> Testo fornito:
- - - - -

Almería, 4 giugno 2026 – Chi arriva oggi ad Almería si trova davanti a una città andalusa fatta di vicoli imbiancati, luci calde e scorci quasi lunari, che offre molto più delle sue famose spiagge. Dove andare, cosa vedere, quando conviene muoversi e perché questa meta è speciale: non basta parlare di clima secco o della sua posizione tra deserto e mare. È il modo in cui Almería si è saputa trasformare negli ultimi anni a fare la differenza.
Passeggiare nella Alcazaba, tra storia araba e panorama
Secondo le guide del posto, come Antonio Jiménez che da vent’anni porta visitatori nei dintorni, il primo passo è sempre la Alcazaba di Almería. Questa fortezza moresca dell’XI secolo è la seconda più grande in Andalusia dopo quella di Granada. Camminando sui bastioni, la città sembra “un mosaico che cambia colore durante il giorno”, racconta Jiménez, mentre il sole filtra tra i palmizi e le torri. Le visite guidate partono ogni ora dalla porta principale vicino a Plaza Vieja. Da lì si gode una vista che spazia sul porto e sul quartiere della Chanca, noto per le sue case scavate nella roccia.

- - - - -

> Compito A: Ricopi dal testo su Almería il passo che va da "Almería, 4 giugno" fino a "fare la differenza.".
> Compito B: Elenchi le caratteristiche di cui, secondo la prima frase del testo su Almería, è fatta la città.
> Compito C: Riassuma in due frasi il testo su Almería.
I dati non hanno alcuna relazione con il testo fornito.

- - - - -

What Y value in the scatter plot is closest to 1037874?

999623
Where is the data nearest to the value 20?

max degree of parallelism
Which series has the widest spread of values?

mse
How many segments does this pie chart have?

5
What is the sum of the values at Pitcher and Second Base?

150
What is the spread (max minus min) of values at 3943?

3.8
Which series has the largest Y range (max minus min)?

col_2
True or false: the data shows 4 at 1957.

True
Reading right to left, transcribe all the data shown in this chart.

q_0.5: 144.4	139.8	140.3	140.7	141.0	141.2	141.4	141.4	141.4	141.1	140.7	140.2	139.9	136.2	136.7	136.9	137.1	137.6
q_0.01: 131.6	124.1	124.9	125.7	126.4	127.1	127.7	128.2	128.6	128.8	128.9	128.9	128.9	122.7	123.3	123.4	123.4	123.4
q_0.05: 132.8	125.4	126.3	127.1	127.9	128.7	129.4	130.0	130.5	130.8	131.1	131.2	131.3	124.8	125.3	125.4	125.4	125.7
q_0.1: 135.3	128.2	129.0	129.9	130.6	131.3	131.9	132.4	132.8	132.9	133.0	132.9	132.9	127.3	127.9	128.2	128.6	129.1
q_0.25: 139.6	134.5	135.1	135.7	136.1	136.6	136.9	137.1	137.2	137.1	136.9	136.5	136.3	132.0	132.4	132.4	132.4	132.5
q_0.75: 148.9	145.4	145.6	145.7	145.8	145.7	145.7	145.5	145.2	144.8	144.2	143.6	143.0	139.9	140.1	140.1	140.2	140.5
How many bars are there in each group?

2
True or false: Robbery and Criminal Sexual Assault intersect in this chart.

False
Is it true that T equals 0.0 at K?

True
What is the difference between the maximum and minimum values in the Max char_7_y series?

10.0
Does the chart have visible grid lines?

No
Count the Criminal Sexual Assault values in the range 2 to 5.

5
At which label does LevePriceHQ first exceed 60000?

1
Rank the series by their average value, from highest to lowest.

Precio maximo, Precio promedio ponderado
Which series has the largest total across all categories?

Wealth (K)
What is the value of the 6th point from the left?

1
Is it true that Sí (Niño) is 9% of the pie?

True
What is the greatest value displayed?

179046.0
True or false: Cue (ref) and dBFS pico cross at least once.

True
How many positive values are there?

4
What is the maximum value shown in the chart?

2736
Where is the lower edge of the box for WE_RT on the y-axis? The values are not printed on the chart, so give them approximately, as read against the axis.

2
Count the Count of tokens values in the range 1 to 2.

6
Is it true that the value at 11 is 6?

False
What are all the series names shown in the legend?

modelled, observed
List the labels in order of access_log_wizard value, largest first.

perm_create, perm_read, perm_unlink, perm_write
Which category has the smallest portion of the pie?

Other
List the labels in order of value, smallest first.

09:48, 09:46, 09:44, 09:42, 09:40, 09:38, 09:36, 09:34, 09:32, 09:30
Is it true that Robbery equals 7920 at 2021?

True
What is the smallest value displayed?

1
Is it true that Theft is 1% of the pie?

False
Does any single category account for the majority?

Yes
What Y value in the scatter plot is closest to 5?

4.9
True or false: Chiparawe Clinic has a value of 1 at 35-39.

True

- - - - -

> Risultato dell'esercizio A:
Almería, 4 giugno 2026 – Chi arriva oggi ad Almería si trova davanti a una città andalusa fatta di vicoli imbiancati, luci calde e scorci quasi lunari, che offre molto più delle sue famose spiagge. Dove andare, cosa vedere, quando conviene muoversi e perché questa meta è speciale: non basta parlare di clima secco o della sua posizione tra deserto e mare. È il modo in cui Almería si è saputa trasformare negli ultimi anni a fare la differenza.

> Risultato dell'esercizio B:
vicoli imbiancati
luci calde
scorci quasi lunari

> Risultato dell'esercizio C: Almería, città andalusa situata tra deserto e mare, offre molto più delle sue spiagge e si distingue per il modo in cui si è trasformata negli ultimi anni. Secondo la guida Antonio Jiménez, la prima tappa è l'Alcazaba, fortezza moresca dell'XI secolo seconda in Andalusia solo a quella di Granada, da cui si gode una vista sul porto e sul quartiere della Chanca.